EXERCISE PASSAGE →
_ _ _ _

# Cattleya mendelli ‘herrenhausen’



## monocotman (Oct 21, 2020)

A smallish division flowering for the first time. Not the best form but should improve. It’s almost but not quite an alba, there is a faint wash of colour in the petals. I quite like it. It’s from Asendorfer and he tends to name his plants after where they came from. The botanic gardens at herrenhausen have a famous orchid collection.


David


----------



## DrLeslieEe (Oct 21, 2020)

Did you say alba flower? Not quite that if that is correct flower pic. 

Tepals are light pink blush and lip has carnea ‘mosca’ spot. Looks more of a rosado semialba mosca?


----------



## monocotman (Oct 21, 2020)

I will bow to your greater knowledge Dr Leslie! can you explain a bit more about the terminology?
Its the first and only mendelli I’ve flowered. 
if the petals fill out on a larger plant it could be quite showy,
David


----------



## DrLeslieEe (Oct 21, 2020)

Thank you in your confidence. I don’t know everything but I know my unifoliate species (and some bifoliates), esp the ones I collect and grow. Mendeliis are one of my favourites. I’ve seen so many forms in Colombia when I judge at the shows there. 

Mosca means round spot in middle of lip end. Rosado means that it opens white, then turn blush pink.
Carnea means light fleshy (meat) pink color.


----------



## monocotman (Oct 21, 2020)

Wow you know your stuff!
many thanks,
David


----------



## My Green Pets (Oct 25, 2020)

_ _ _ _

(Data entries)
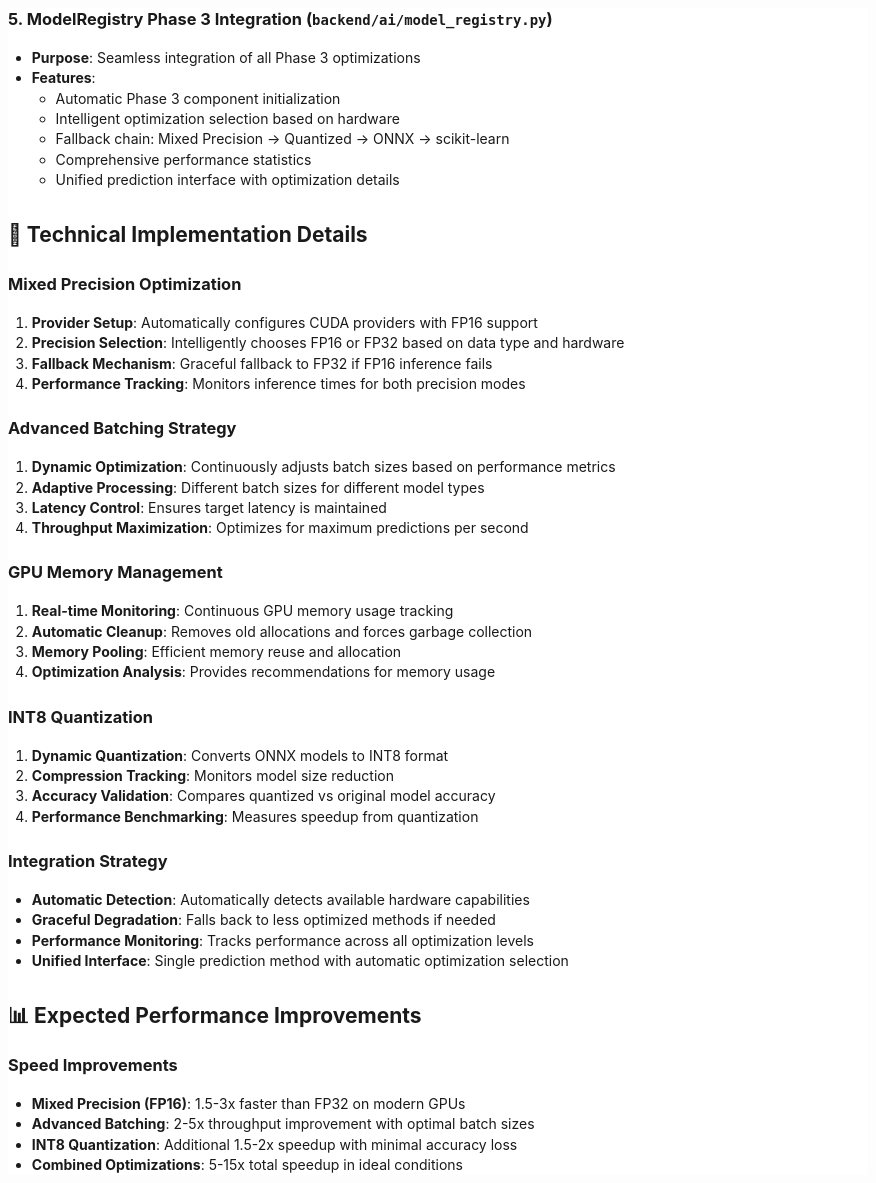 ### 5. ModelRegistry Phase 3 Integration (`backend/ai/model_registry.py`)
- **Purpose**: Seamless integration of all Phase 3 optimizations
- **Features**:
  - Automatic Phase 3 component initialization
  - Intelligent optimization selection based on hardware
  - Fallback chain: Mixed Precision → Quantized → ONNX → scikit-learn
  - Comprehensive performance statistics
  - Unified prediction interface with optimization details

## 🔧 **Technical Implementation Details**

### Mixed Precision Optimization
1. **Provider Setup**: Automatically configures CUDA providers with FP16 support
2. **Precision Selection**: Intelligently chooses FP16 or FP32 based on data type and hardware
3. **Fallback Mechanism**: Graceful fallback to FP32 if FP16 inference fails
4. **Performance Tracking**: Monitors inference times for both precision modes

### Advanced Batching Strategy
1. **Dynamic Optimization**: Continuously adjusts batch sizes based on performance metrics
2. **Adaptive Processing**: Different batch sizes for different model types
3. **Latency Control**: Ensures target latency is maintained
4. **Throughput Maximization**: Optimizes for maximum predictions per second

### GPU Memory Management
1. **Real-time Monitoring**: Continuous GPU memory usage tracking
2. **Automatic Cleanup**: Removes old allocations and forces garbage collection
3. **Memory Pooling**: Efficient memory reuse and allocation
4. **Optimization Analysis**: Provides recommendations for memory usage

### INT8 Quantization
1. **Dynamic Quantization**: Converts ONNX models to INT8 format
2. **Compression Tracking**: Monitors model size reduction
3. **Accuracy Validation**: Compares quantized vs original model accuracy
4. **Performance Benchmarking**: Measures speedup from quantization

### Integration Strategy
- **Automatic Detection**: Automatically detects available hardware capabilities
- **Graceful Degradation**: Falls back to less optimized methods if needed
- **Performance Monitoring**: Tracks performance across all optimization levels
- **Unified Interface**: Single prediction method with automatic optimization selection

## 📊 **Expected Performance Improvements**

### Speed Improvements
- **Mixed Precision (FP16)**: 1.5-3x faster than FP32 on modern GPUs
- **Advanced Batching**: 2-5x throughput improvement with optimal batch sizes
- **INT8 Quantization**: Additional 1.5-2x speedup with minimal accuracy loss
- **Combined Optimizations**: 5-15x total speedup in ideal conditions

_ _ _ _

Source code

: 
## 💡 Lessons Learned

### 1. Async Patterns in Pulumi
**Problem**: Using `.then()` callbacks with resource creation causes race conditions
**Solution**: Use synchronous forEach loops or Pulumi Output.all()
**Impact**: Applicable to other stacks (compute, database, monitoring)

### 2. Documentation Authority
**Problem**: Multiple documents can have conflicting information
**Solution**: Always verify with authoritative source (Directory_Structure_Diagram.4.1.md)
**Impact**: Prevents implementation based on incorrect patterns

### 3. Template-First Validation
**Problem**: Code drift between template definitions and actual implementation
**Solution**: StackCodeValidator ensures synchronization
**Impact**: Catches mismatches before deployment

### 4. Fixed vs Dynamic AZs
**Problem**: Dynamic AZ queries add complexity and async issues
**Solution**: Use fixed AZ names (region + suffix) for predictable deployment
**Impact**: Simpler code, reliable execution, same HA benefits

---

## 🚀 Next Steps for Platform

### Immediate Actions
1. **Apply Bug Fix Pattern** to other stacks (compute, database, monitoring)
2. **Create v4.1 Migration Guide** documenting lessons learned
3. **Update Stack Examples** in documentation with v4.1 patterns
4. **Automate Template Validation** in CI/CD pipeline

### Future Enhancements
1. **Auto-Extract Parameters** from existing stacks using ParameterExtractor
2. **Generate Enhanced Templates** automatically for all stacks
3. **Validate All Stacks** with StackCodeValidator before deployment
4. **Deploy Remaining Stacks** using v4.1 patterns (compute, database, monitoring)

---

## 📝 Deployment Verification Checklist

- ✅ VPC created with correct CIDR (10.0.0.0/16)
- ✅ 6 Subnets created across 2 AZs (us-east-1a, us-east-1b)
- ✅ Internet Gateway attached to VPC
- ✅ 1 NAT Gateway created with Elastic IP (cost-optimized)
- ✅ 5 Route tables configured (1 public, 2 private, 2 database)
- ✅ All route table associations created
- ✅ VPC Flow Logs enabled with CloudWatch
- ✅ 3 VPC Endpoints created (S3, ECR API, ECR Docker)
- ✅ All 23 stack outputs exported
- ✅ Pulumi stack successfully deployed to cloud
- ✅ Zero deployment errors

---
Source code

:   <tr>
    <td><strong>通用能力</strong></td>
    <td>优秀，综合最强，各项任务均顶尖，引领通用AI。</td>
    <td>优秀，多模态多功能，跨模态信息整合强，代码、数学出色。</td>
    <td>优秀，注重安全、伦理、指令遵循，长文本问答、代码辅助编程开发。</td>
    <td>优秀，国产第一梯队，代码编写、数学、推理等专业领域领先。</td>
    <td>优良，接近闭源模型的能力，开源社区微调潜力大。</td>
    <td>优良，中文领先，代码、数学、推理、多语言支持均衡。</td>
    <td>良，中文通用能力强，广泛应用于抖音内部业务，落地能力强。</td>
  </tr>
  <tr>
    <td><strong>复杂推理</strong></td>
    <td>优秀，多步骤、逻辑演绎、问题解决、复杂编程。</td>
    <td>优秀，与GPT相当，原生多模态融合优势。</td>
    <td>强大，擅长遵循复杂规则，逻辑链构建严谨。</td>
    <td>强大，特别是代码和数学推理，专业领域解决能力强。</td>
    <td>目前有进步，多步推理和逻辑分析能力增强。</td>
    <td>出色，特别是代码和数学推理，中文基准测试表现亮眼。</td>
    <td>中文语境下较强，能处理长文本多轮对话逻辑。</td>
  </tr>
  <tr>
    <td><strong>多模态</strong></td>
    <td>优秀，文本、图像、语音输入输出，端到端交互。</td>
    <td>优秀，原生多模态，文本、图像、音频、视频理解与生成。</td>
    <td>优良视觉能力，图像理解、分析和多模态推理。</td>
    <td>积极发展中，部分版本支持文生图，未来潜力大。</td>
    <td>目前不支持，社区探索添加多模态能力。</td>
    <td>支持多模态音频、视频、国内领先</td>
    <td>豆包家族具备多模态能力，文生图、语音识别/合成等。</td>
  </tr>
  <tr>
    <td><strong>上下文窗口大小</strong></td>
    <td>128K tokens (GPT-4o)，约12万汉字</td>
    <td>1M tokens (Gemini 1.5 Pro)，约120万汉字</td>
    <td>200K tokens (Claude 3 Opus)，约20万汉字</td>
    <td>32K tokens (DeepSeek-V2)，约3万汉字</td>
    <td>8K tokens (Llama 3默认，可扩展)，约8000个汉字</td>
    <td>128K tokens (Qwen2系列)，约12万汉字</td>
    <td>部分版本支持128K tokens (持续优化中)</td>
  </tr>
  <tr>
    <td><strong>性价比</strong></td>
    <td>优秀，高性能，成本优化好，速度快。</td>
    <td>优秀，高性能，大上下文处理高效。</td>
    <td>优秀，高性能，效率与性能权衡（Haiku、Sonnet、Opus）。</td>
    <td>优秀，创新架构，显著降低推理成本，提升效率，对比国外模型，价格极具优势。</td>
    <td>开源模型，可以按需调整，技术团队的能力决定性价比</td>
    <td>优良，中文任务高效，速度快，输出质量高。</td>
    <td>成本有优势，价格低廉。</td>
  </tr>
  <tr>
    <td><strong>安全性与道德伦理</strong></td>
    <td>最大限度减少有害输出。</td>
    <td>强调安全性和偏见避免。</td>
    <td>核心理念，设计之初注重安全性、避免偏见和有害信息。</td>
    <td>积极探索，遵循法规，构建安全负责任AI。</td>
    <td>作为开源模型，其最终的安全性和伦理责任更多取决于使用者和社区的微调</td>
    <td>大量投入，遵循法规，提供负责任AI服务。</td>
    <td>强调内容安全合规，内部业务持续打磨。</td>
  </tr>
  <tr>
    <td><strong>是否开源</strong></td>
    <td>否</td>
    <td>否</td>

_ _ _ _

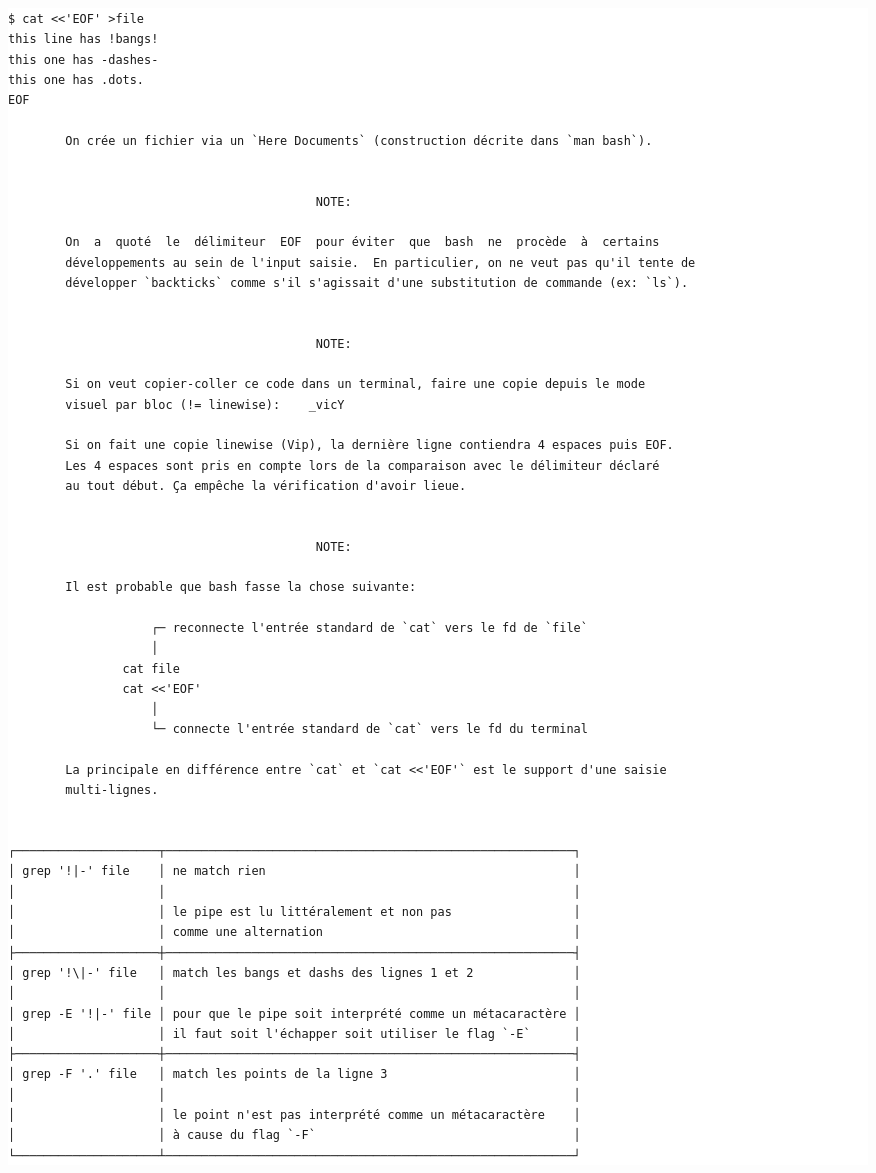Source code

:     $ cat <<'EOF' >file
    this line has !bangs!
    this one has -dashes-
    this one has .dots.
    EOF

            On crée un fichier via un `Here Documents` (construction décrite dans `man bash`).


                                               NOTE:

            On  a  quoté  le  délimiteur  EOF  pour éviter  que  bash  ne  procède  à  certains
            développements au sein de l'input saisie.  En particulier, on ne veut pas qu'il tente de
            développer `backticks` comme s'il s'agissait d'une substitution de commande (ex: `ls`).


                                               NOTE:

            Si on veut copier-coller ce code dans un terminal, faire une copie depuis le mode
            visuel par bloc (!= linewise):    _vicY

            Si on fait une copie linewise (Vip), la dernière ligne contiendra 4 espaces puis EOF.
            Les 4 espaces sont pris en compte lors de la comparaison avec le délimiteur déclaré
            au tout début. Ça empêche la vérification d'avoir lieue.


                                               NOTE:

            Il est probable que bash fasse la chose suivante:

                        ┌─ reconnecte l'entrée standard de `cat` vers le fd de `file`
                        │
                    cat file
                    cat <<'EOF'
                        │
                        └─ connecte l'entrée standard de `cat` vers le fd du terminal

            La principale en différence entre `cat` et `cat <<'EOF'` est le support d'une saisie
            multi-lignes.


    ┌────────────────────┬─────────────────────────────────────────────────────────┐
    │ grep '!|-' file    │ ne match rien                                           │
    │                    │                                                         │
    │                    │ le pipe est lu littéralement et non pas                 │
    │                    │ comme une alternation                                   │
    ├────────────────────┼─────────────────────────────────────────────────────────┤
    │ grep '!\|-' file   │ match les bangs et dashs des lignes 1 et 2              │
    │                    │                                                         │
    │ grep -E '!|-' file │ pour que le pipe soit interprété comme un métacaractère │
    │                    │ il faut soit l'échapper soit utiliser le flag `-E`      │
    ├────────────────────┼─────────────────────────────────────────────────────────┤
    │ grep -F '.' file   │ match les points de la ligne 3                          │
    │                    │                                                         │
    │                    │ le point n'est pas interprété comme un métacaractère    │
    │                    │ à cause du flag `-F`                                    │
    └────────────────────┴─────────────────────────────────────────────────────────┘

_ _ _ _

THINGS TO DO →
[a] Transcribe the passage of the Cattleya mendelli thread from "Thank you in" up to and including "the shows there.".
[b] List the terms whose meanings DrLeslieEe explains in the Cattleya mendelli thread.
[c] Take the Cattleya mendelli thread further, starting after its final heading.

ANSWERS FOR THE EXERCISE →
[a]
Thank you in your confidence. I don’t know everything but I know my unifoliate species (and some bifoliates), esp the ones I collect and grow. Mendeliis are one of my favourites. I’ve seen so many forms in Colombia when I judge at the shows there.

[b] Mosca, rosado, carnea

[c]
I'm very interested in mendelii. According to Chadwick, they were very numerous when first discovered, but overcollection resulted in them being more rare, with many of the best forms lost with time.


----------



## DrLeslieEe (Oct 26, 2020)

CambriaWhat said:


> I'm very interested in mendelii. According to Chadwick, they were very numerous when first discovered, but overcollection resulted in them being more rare, with many of the best forms lost with time.


You should watch the YouTube vdo on Cattleya mendeliis recorded during the Cattleya Symposium at Odom's. Very educational and inspiring.


----------



## SouthPark (Oct 26, 2020)

I also like the greenish tinge.


----------



## monocotman (Oct 26, 2020)

Leslie,
you’re right, those YouTube videos of one of the cattleya symposiums are really interesting viewing.
On the subject of mendelli and the loss of the huge flowered clones from yesteryear, I was wondering whether anyone is looking to recreate them? 
The Fischer’s have divisions of lows variety, a huge eight inch, nearly alba clone. It should be possible to use that as a source of size and cross with it into existing material to produce large flowered forms. You may need to back cross with it in a second generation to find the size.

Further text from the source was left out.